Residents of Muskoka, year-round and seasonal, and indeed residents throughout southern and central Ontario, will have to exhibit the same vigilance in monitoring their trees and the same commitment to the public good by reporting their findings. In addition, all of us should let our federal, provincial and local elected representatives know that we want to see sufficient public resources made available to eradicate this pest. In your calls, you should also urge that more be done to reduce Canada's vulnerability to invasive species in general. Environment Canada is coordinating the production, with the provinces and territories, of "Canada's national plan to address the threat of invasive alien species". When approved, likely in September this year, it will need money behind it. The Environment Commissioner of Ontario, in his 2003 report, has urged the provincial government to do much more to combat the threat of invasive species to biodiversity. The cutbacks in recent years have done much harm to the environment; the Asian Long-horned Beetle's presence is just further evidence of this shortsightedness in not maintaining our natural capital.
How well we fare in dealing with this beetle will also serve as an indicator of our readiness to combat other invasive species looming on the horizon. This January, the CFIA extended its wood packaging material entry controls to cover all countries of origin (other than the USA). The intent is to prevent any forest pest from being introduced into Canada. Time will tell how effective they are. Howard Stanley notes that the Brown Spruce Long-horned Beetle, an invasive species under eradication in Halifax, uses the same pathway as the Asian Long-horned Beetle and could come to Ontario. Closer to home, in Windsor, there is an infestation of the Emerald Ash Borer. This has already devastated millions of ash trees across the river in Detroit. Combating the spread of this 9 to 14 mm.-long, metallic-green beetle (with a 2.5 cm.-long larval form) is requiring the complete elimination of all ash trees in a 10 km.-wide and 30 km.-long belt around Windsor. If the clearing is not completed by April this year, there is a real possibility that the pest will spread to the rest of Ontario. There are over one billion ash trees in Ontario now and a good number of those are in Muskoka. Ironically, many were planted to replace those elms lost to Dutch Elm Disease.
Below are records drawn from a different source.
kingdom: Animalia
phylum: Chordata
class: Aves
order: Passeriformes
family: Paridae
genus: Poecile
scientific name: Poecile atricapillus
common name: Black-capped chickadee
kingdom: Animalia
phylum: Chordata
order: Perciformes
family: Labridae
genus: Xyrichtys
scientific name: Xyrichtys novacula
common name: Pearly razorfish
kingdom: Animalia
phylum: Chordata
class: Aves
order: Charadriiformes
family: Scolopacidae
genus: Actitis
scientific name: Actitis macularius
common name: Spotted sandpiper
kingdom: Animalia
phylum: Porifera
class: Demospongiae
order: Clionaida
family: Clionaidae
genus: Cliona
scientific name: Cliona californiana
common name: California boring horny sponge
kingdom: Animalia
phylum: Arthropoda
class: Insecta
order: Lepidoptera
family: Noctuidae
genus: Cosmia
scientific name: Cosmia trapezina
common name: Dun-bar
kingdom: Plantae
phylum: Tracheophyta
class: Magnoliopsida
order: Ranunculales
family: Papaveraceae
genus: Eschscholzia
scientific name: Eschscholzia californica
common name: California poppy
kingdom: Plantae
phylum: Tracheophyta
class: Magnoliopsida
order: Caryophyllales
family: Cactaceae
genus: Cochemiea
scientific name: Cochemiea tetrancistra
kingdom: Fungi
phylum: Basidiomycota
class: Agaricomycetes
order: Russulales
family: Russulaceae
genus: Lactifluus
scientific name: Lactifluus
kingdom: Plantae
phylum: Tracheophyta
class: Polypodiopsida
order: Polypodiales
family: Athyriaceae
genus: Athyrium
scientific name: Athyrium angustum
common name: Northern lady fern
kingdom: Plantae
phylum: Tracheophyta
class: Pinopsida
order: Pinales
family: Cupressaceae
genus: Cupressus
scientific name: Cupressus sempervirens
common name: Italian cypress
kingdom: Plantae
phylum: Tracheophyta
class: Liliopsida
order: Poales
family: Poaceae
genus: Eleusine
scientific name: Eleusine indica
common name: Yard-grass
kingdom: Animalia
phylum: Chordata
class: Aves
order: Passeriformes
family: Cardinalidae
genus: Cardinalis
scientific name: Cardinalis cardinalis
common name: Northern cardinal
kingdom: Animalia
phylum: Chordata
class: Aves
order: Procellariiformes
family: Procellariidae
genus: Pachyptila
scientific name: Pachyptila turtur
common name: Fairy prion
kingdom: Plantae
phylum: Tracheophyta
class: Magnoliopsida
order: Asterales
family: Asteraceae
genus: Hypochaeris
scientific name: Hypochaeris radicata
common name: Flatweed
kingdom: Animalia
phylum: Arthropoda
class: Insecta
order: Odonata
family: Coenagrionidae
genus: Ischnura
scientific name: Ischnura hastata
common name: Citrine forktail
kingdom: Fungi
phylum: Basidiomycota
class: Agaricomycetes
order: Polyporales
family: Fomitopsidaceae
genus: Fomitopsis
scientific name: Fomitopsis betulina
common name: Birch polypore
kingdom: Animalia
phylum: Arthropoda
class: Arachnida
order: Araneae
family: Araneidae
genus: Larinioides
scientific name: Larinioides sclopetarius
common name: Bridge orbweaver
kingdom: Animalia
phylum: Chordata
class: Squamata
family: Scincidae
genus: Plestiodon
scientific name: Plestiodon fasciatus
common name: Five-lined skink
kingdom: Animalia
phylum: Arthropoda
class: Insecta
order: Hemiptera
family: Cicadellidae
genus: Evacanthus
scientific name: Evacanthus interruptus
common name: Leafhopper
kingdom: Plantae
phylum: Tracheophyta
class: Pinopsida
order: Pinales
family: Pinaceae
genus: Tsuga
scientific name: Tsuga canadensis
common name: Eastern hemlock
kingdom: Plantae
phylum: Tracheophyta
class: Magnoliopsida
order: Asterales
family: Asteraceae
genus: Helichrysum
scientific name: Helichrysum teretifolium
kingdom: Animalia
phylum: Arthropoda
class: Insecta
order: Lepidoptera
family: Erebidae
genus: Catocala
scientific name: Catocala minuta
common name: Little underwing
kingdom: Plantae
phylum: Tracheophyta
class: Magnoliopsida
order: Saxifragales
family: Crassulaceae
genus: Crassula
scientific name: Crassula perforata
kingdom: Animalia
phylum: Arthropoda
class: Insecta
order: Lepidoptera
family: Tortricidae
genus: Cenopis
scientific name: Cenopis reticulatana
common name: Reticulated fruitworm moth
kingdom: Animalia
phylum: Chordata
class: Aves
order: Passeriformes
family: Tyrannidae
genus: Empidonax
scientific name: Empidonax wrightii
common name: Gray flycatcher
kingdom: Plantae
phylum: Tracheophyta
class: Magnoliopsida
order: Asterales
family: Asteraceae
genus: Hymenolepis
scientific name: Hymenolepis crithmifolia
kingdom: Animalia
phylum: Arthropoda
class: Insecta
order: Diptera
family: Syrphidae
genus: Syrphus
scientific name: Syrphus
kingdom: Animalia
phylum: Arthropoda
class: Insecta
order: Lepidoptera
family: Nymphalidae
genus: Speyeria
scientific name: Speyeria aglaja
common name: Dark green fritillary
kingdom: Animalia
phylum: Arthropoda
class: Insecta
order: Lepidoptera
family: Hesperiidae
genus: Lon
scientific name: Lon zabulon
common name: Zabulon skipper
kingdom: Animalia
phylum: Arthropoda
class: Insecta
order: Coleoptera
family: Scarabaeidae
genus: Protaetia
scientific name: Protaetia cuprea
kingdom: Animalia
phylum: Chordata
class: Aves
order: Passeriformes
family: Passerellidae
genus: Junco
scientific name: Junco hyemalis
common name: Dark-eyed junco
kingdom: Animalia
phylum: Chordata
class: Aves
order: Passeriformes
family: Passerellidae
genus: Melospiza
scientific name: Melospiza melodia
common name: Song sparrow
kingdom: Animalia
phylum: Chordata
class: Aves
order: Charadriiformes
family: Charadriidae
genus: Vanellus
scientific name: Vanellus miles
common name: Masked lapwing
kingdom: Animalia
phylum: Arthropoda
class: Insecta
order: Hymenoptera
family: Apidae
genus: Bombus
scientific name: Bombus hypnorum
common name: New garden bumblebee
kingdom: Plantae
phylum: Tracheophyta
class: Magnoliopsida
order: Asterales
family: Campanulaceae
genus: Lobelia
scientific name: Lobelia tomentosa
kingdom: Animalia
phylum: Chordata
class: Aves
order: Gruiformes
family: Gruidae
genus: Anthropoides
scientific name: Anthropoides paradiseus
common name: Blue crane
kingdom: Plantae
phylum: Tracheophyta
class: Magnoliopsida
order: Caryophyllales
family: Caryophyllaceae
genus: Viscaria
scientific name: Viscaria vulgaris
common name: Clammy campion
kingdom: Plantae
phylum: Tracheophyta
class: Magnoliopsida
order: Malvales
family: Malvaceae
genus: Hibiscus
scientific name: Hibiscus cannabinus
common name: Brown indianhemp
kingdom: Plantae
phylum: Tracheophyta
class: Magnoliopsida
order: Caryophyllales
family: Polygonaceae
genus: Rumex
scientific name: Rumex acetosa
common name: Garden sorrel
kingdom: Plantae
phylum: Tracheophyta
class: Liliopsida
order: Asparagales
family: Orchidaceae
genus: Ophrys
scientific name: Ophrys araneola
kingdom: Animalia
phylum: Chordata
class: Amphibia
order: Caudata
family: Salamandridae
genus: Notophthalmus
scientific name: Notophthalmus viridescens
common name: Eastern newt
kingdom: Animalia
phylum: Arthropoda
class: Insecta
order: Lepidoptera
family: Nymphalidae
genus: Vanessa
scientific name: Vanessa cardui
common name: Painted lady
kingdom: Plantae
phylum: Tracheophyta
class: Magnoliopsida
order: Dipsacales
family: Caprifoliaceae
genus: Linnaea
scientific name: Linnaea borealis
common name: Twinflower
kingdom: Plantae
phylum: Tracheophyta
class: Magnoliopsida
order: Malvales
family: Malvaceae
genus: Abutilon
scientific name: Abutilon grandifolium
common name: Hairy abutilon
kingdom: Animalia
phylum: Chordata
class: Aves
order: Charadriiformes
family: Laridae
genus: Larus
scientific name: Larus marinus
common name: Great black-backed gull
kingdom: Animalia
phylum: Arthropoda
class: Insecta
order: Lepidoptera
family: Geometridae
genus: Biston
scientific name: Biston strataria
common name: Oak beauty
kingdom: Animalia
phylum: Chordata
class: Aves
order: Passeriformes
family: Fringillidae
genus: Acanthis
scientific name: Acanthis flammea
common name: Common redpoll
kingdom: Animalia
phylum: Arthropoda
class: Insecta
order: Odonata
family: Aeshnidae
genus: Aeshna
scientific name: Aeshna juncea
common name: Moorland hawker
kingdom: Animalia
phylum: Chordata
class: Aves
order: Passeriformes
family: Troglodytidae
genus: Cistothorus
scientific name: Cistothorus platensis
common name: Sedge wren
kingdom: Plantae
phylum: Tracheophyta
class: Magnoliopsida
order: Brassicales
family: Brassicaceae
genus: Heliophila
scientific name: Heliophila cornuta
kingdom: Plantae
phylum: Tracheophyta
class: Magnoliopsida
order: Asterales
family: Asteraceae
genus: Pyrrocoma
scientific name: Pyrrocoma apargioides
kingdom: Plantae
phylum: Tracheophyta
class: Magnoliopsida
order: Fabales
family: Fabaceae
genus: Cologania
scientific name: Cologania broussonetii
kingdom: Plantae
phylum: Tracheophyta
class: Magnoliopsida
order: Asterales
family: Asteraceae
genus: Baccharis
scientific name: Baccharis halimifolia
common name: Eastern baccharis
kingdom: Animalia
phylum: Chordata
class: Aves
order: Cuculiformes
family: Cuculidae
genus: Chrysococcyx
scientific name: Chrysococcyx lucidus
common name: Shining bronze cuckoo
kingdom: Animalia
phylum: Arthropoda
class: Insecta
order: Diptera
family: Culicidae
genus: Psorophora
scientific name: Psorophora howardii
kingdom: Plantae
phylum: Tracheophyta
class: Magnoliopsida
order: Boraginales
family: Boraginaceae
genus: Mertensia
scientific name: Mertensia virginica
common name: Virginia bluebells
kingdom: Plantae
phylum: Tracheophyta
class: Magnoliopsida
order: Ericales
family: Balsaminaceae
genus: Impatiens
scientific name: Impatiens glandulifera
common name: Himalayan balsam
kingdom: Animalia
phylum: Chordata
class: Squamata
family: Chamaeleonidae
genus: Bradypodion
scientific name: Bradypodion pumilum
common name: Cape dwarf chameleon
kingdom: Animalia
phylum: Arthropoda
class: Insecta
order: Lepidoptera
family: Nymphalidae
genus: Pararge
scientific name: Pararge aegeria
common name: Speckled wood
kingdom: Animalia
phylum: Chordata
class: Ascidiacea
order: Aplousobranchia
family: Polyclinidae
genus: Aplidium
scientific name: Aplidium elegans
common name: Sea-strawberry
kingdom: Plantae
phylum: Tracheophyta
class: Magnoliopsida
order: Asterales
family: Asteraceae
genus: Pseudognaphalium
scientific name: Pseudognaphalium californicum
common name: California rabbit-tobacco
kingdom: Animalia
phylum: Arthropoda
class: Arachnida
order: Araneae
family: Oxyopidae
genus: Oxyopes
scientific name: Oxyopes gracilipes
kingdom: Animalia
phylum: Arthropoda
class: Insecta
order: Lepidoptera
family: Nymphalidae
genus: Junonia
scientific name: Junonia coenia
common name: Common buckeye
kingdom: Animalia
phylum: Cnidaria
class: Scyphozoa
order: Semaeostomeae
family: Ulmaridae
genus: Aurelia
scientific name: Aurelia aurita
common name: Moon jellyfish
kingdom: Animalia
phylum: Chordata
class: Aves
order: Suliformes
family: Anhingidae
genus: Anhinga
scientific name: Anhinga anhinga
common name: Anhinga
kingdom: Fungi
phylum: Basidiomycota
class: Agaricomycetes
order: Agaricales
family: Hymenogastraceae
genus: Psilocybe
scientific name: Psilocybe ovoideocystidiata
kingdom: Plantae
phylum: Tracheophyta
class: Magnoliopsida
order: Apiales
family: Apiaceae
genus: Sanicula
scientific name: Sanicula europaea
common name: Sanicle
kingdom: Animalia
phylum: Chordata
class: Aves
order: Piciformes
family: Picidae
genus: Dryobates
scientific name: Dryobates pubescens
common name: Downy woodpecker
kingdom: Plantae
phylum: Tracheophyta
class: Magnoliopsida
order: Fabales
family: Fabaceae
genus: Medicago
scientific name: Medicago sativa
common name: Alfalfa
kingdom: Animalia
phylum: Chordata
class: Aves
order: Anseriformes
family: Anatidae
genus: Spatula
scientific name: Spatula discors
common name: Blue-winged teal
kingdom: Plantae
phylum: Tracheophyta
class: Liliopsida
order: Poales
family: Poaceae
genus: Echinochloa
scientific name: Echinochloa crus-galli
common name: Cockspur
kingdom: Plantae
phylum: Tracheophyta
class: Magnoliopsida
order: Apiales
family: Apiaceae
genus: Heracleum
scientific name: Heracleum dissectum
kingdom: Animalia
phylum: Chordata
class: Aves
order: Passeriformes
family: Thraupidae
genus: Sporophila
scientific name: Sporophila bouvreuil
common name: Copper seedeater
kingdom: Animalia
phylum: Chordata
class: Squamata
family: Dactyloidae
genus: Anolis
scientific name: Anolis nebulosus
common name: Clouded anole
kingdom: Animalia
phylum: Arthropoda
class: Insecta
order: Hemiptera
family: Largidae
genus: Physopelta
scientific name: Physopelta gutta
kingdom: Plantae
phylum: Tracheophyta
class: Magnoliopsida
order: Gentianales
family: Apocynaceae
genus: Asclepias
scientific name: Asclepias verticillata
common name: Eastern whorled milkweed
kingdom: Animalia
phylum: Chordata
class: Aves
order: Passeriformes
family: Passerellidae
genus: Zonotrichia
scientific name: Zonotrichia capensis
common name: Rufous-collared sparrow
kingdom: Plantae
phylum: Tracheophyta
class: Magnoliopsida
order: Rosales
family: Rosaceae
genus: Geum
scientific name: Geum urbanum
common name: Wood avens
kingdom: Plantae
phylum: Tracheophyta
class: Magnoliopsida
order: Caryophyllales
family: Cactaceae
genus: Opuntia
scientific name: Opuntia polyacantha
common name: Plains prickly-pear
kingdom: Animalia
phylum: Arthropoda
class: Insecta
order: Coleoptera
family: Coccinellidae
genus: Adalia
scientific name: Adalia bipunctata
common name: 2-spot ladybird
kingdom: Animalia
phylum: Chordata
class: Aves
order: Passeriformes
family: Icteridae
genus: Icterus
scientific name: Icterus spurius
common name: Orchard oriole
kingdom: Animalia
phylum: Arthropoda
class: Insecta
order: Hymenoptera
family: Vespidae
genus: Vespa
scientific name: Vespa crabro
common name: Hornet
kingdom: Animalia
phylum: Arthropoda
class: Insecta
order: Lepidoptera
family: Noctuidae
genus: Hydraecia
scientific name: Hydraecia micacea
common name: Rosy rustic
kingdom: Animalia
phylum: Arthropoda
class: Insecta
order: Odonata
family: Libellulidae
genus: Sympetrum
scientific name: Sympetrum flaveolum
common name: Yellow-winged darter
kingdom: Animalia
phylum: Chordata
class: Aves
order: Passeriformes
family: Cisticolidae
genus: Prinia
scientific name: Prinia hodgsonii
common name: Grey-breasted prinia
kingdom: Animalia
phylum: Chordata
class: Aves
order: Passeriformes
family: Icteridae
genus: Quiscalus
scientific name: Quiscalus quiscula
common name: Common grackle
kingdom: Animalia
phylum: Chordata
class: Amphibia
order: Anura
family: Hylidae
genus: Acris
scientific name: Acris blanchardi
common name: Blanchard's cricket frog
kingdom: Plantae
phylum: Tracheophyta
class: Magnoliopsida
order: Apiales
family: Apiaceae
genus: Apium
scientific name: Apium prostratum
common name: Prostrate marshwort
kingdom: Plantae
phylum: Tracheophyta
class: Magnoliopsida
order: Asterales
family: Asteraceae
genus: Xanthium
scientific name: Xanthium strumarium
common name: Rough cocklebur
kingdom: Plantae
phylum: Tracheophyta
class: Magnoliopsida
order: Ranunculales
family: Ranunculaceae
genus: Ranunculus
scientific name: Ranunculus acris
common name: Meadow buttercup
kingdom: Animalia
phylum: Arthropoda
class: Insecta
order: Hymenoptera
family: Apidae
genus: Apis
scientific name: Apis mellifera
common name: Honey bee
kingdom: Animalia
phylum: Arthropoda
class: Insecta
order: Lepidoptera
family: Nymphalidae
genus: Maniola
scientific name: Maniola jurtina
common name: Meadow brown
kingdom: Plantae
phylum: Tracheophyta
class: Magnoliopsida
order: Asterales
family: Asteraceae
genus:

The bottom line is clear: public funds have to be found fast and every individual has to commit to do their bit if we are to keep our hardwood forests.
Beech Bark Disease
In 2012, the Lake of Bays Heritage Foundation warned local land owners and residents that Beech Bark disease had been found in our community. The American beech (Fagus grandifolia) is one of seven principal tree species found in Ontario’s hardwood forests. The beech has smooth gray bark and is found in mixed stands around our Township with sugar maple, red oak, birch, pine and hemlock. In Ontario, beech trees can reach 250 years of age. The seeds of a beech tree are a food source for black bears, deer, birds and rodents. Beech bark disease is a non-native insect-fungus complex caused by the beech scale (Cryptococcus fagisuga) and the canker fungus (Neonectria faginata). In 1999, the disease was officially confirmed in Ontario. If detected early, a treatment program can save a tree. A very thorough article by the Ministry of Natural Resources (MNR) can be found at this link.
We encourage everyone to protect their trees and remember the best strategy is a diverse forest with numerous types of trees on your property. LBHF will be consulting with the MNR and local arborists to provide ongoing updates and advice.